**WHAT YOU HAVE TO DO:**
Quote verbatim the span of lines that begins the listing below and closes with the line containing "Some lenders make".

**STORED DATA:**
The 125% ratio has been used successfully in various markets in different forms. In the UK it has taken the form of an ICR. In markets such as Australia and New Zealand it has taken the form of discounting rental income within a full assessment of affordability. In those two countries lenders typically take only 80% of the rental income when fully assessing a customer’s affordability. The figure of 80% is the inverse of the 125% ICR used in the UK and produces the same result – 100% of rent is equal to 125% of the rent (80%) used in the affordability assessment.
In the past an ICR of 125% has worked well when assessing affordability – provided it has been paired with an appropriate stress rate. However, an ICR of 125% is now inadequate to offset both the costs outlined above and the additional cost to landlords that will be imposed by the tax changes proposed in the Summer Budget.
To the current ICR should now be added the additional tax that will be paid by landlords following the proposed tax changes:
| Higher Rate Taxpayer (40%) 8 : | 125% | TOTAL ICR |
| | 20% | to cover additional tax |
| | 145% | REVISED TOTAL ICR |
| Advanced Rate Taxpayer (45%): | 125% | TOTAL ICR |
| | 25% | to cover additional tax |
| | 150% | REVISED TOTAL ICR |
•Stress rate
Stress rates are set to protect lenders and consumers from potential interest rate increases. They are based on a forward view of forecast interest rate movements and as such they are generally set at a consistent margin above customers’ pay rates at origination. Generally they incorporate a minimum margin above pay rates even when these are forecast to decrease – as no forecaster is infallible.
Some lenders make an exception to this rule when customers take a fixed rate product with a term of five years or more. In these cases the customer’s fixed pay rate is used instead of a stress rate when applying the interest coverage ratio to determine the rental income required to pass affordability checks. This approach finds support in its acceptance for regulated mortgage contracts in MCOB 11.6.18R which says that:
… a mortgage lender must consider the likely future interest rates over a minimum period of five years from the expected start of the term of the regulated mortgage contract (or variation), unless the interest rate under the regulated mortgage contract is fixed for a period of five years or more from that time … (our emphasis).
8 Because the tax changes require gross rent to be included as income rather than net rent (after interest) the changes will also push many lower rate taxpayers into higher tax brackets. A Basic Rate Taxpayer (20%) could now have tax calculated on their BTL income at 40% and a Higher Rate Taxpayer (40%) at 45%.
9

**OUTPUT:**
The 125% ratio has been used successfully in various markets in different forms. In the UK it has taken the form of an ICR. In markets such as Australia and New Zealand it has taken the form of discounting rental income within a full assessment of affordability. In those two countries lenders typically take only 80% of the rental income when fully assessing a customer’s affordability. The figure of 80% is the inverse of the 125% ICR used in the UK and produces the same result – 100% of rent is equal to 125% of the rent (80%) used in the affordability assessment.
In the past an ICR of 125% has worked well when assessing affordability – provided it has been paired with an appropriate stress rate. However, an ICR of 125% is now inadequate to offset both the costs outlined above and the additional cost to landlords that will be imposed by the tax changes proposed in the Summer Budget.
To the current ICR should now be added the additional tax that will be paid by landlords following the proposed tax changes:
| Higher Rate Taxpayer (40%) 8 : | 125% | TOTAL ICR |
| | 20% | to cover additional tax |
| | 145% | REVISED TOTAL ICR |
| Advanced Rate Taxpayer (45%): | 125% | TOTAL ICR |
| | 25% | to cover additional tax |
| | 150% | REVISED TOTAL ICR |
•Stress rate
Stress rates are set to protect lenders and consumers from potential interest rate increases. They are based on a forward view of forecast interest rate movements and as such they are generally set at a consistent margin above customers’ pay rates at origination. Generally they incorporate a minimum margin above pay rates even when these are forecast to decrease – as no forecaster is infallible.
Some lenders make an exception to this rule when customers take a fixed rate product with a term of five years or more. In these cases the customer’s fixed pay rate is used instead of a stress rate when applying the interest coverage ratio to determine the rental income required to pass affordability checks. This approach finds support in its acceptance for regulated mortgage contracts in MCOB 11.6.18R which says that:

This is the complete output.